Hay culturas que respetan más el tiempo de los demás y otras, como la española (especialmente en Madrid por la fácil excusa de los atascos), que incluso consideran elegante llegar 10 minutos tarde (en el sector publicitario se estila mucho la falta de puntualidad). Esto tiene un riesgo: que las dos partes lo sepan y que a la impuntualidad habitual de los 10 minutos se sumen algunos minutos más, acumulando retrasos que nos pasarán factura a todos.

¿Cómo corregir la falta de puntualidad?

La puntualidad significa cortesía, educación, respeto y en consecuencia confianza y eficacia. Por el contrario, la falta de puntualidad denota desorden, mala gestión del tiempo y desorganización.

Entre los motivos de nuestra impuntualidad pueden estar el interés por lo que tengo que hacer, la falta de organización y priorización y cierto egoísmo, valorando más el tiempo propio que el de los demás. Una vez conozcamos la causa de nuestra impuntualidad, podremos mejorar o acabar con nuestro problema. 

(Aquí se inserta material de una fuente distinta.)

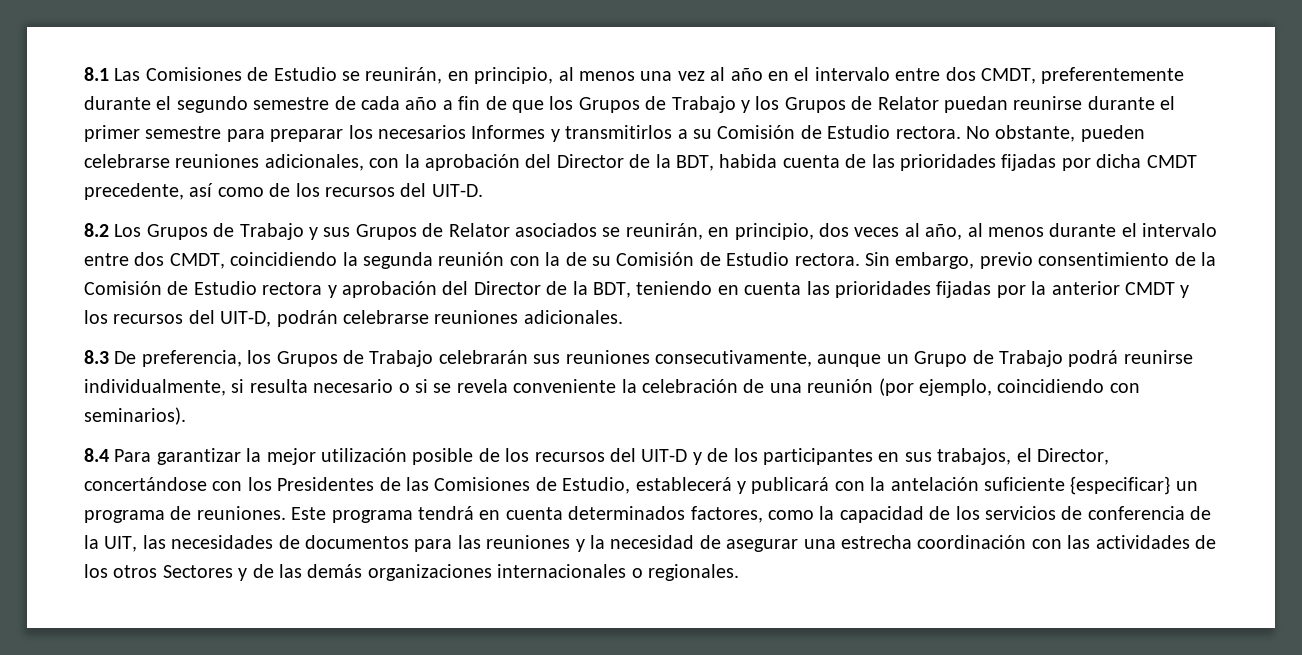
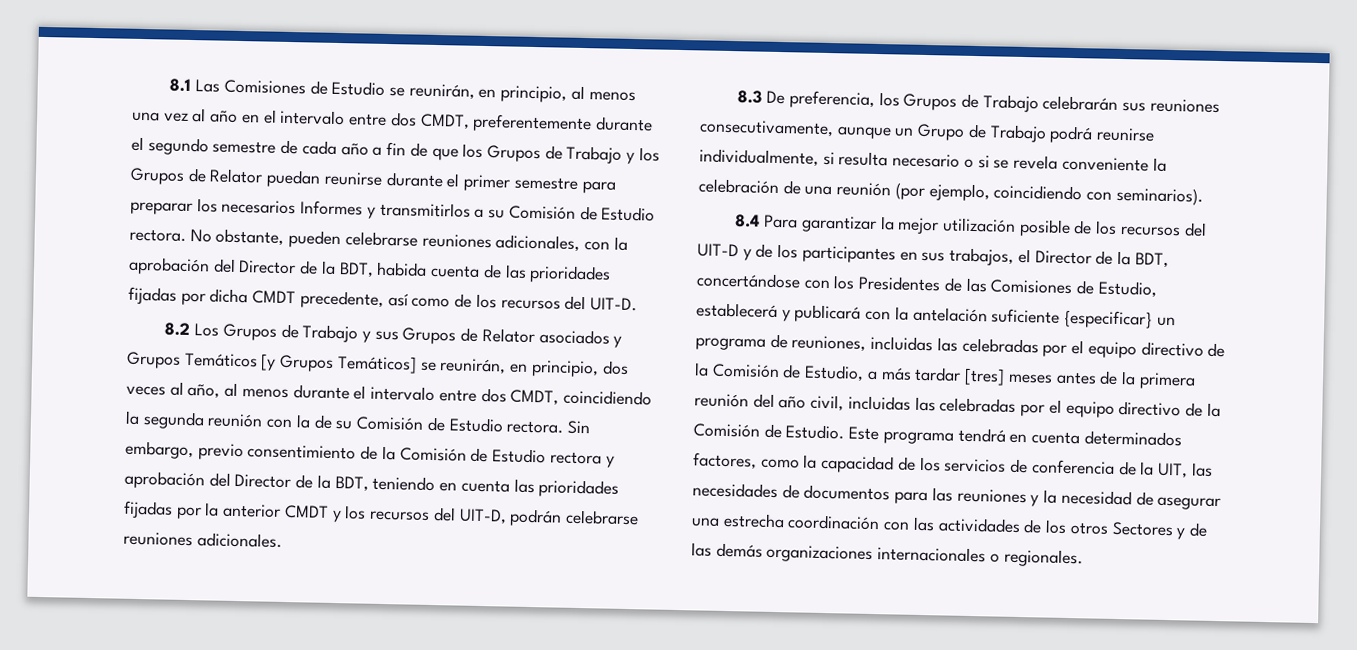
(597, 230) none -> [613,335,623,348] [127,351,417,374] y Grupos Temáticos [y Grupos Temáticos]
[1036,448,1109,465] Director, -> [1034,250,1169,268] Director de la BDT,
[196,506,286,520] reuniones. -> [791,335,1226,359] [694,362,1196,390] [694,393,1221,418] [693,423,845,440] reuniones, incluidas las celebradas por el equipo directivo de la Comisión de Estudio, a más tardar [tres] meses antes de la primera reunión del año civil, incluidas las celebradas por el equipo directivo de la Comisión de Estudio.

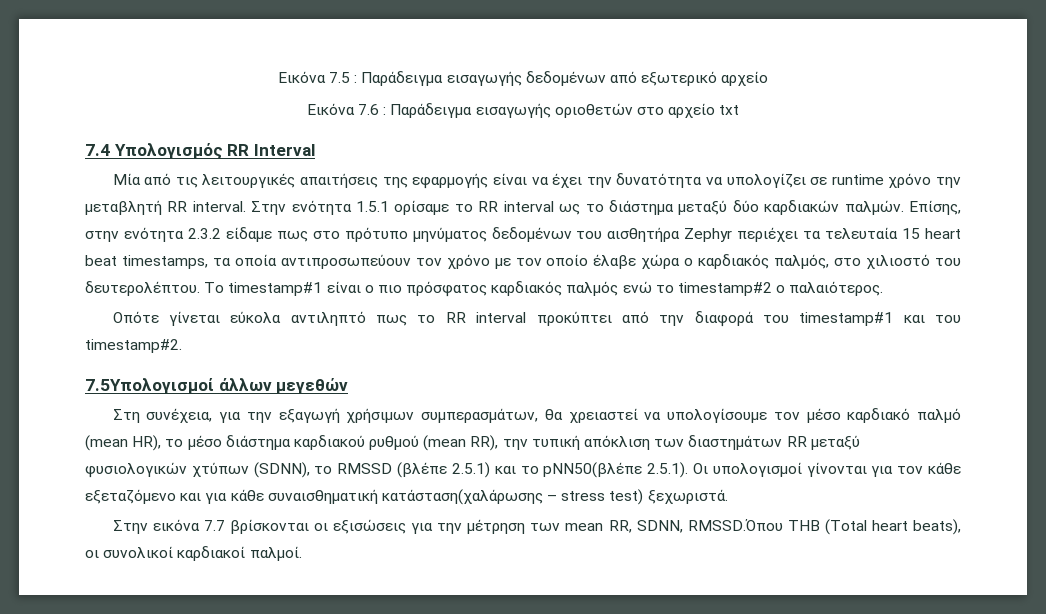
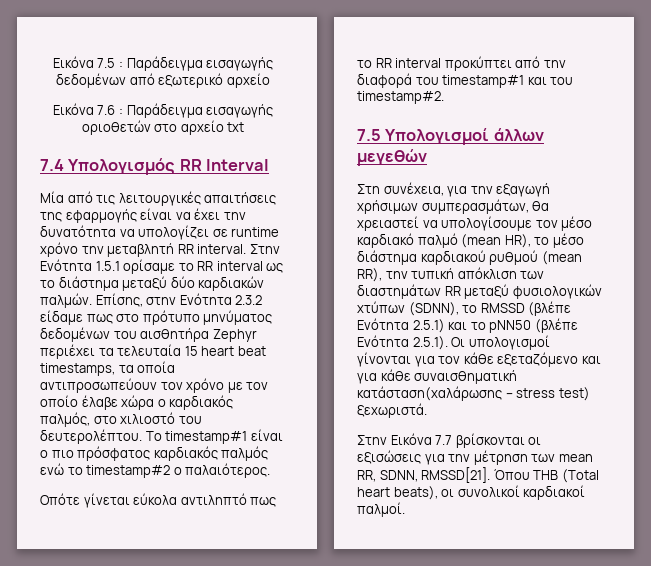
[291,200,352,215] ενότητα -> [40,259,92,271] Ενότητα
[123,227,184,242] ενότητα -> [179,293,232,305] Ενότητα
[85,378,214,394] 7.5Υπολογισμοί -> [357,128,490,145] 7.5 Υπολογισμοί
(448, 470) none -> [357,318,409,330] Ενότητα
[543,462,643,478] pNN50(βλέπε -> [489,318,578,333] [357,335,409,347] pNN50 (βλέπε Ενότητα
[152,519,200,531] εικόνα -> [390,433,432,445] Εικόνα
[687,519,783,531] RMSSD.Όπου -> [421,467,530,483] RMSSD[21]. Όπου

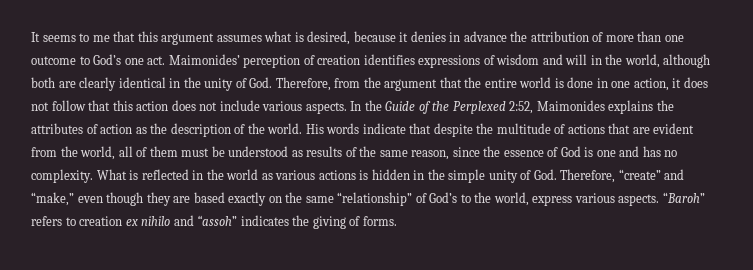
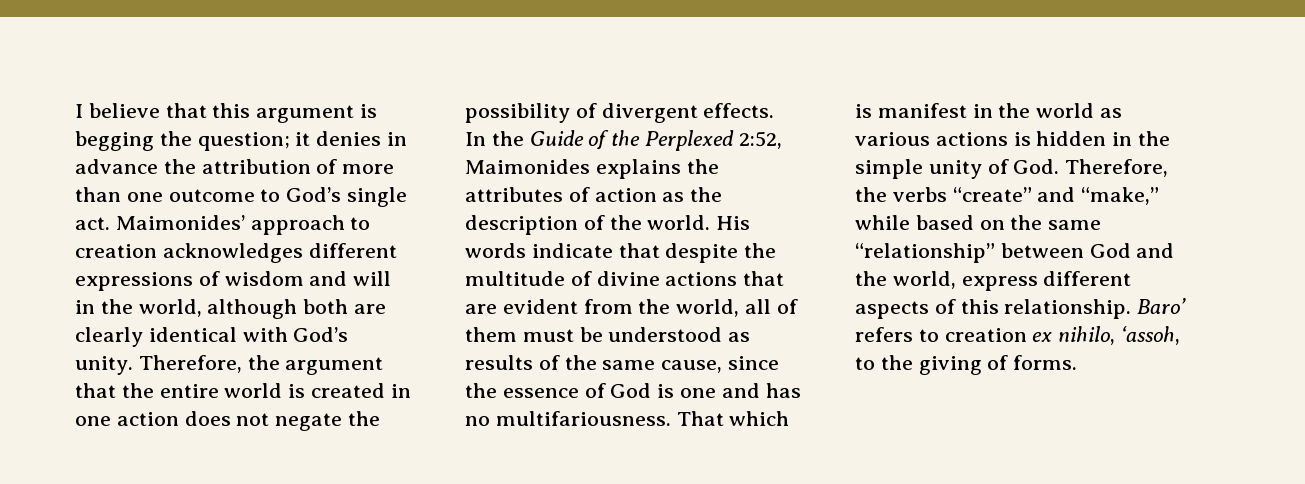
[31,31,396,45] It seems to me that this argument assumes what is desired, because -> [75,103,378,123] [75,131,290,151] I believe that this argument is begging the question;
[124,58,144,65] one -> [347,187,408,207] single
[243,54,415,68] perception of creation identifies -> [250,215,371,235] [75,243,397,263] approach to creation acknowledges different
[169,77,361,91] in the unity of God. Therefore, from -> [242,327,349,342] [75,355,242,375] with God’s unity. Therefore,
[567,77,594,88] done -> [311,383,386,398] created
[633,77,708,91] [31,100,347,114] action, it does not follow that this action does not include various aspects. -> [116,411,381,431] [465,103,775,123] action does not negate the possibility of divergent effects.
(566, 129) none -> [596,271,660,286] divine
[411,150,450,160] reason, -> [661,360,723,373] cause,
[31,169,189,183] complexity. What is reflected -> [495,411,790,426] [855,103,967,118] multifariousness. That which is manifest
(616, 176) none -> [855,187,947,202] the verbs
[77,192,705,206] [31,215,289,226] even though they are based exactly on the same “relationship” of God’s to the world, express various aspects. “Baroh” refers to creation ex nihilo and “assoh” indicates -> [855,215,1102,230] [855,243,1175,263] [855,271,1132,291] [855,298,1187,319] [855,326,1181,345] [855,357,875,370] while based on the same “relationship” between God and the world, express different aspects of this relationship. Baro’ refers to creation ex nihilo, ‘assoh, to

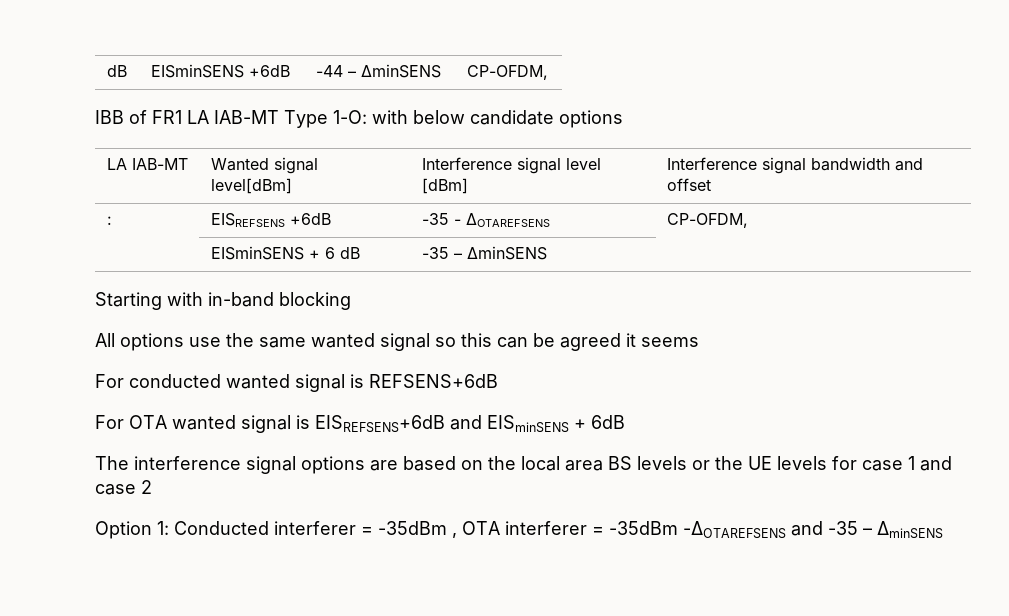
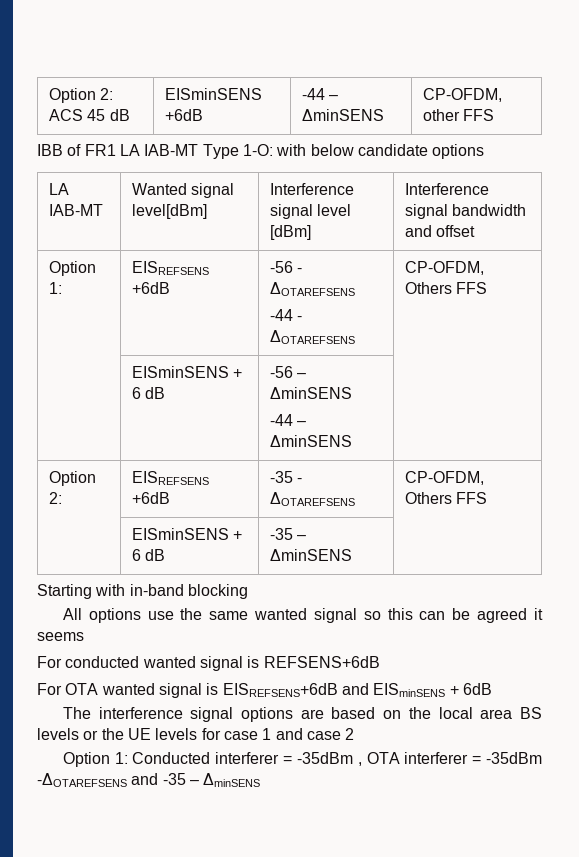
(106, 71) none -> [48,88,114,103] [48,109,106,121] Option 2: ACS 45
(548, 72) none -> [422,109,495,121] other FFS
[106,216,112,225] : -> [48,261,96,276] [48,282,62,294] [131,261,209,275] [131,282,170,294] [269,261,303,273] [269,282,355,296] [269,309,303,321] [269,330,355,344] [404,261,484,275] [404,282,488,294] [131,366,243,378] [131,387,166,399] [269,366,307,378] [269,387,352,399] [269,414,307,426] [269,435,352,447] [48,471,96,486] [48,492,62,504] Option 1: | EISREFSENS +6dB | -56 - ΔOTAREFSENS // -44 - ΔOTAREFSENS | CP-OFDM, Others FFS // | EISminSENS + 6 dB | -56 – ΔminSENS // -44 – ΔminSENS | // Option 2:
(748, 220) none -> [404,492,488,504] Others FFS

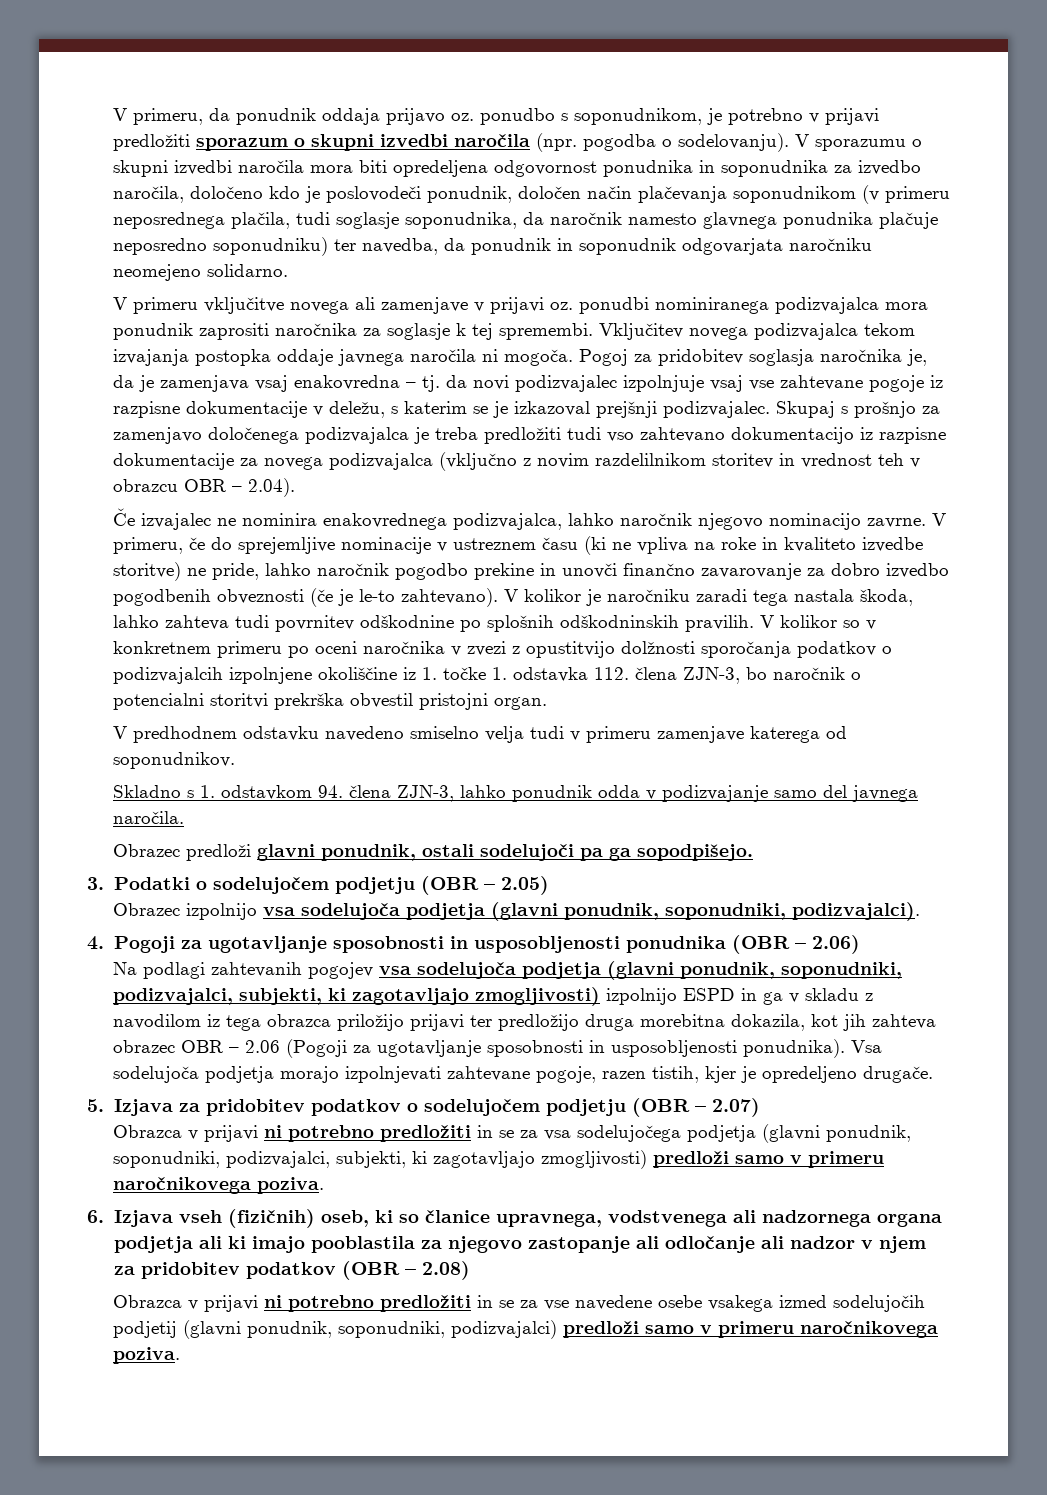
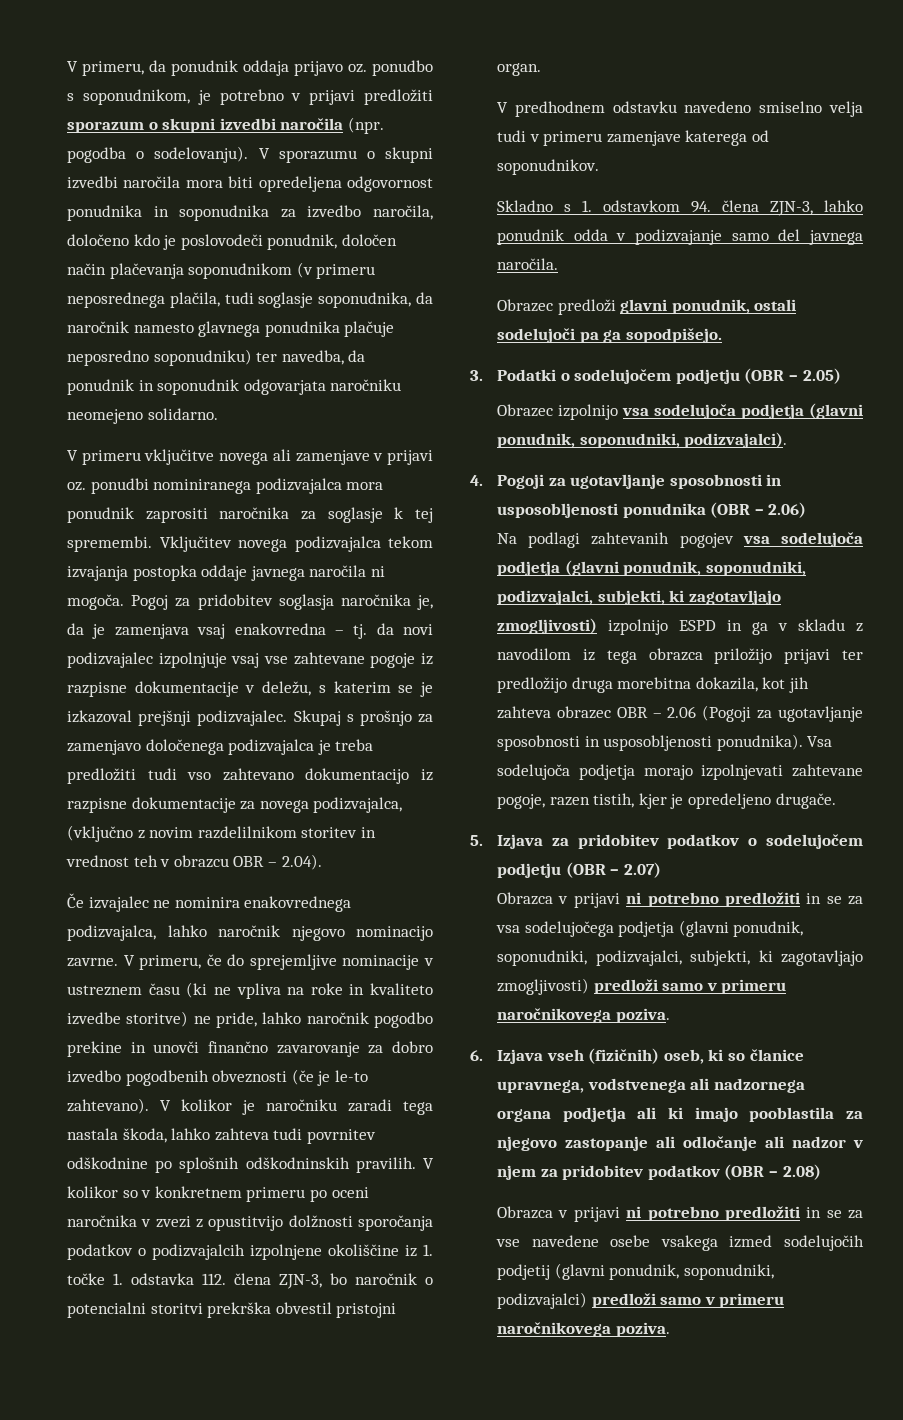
[328,453,433,470] podizvajalca -> [313,797,403,813] podizvajalca,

Para corregir el error se necesitan voluntad, disciplina, determinación, compromiso y responsabilidad. Adelantar el reloj solo es un autoengaño que demuestra que la percepción del tiempo es subjetiva. Lo adelantas, pero si no cambias el hábito, seguirás llegando tarde pues ya sabes que cuentas con ese tiempo de colchón que has adelantado el reloj.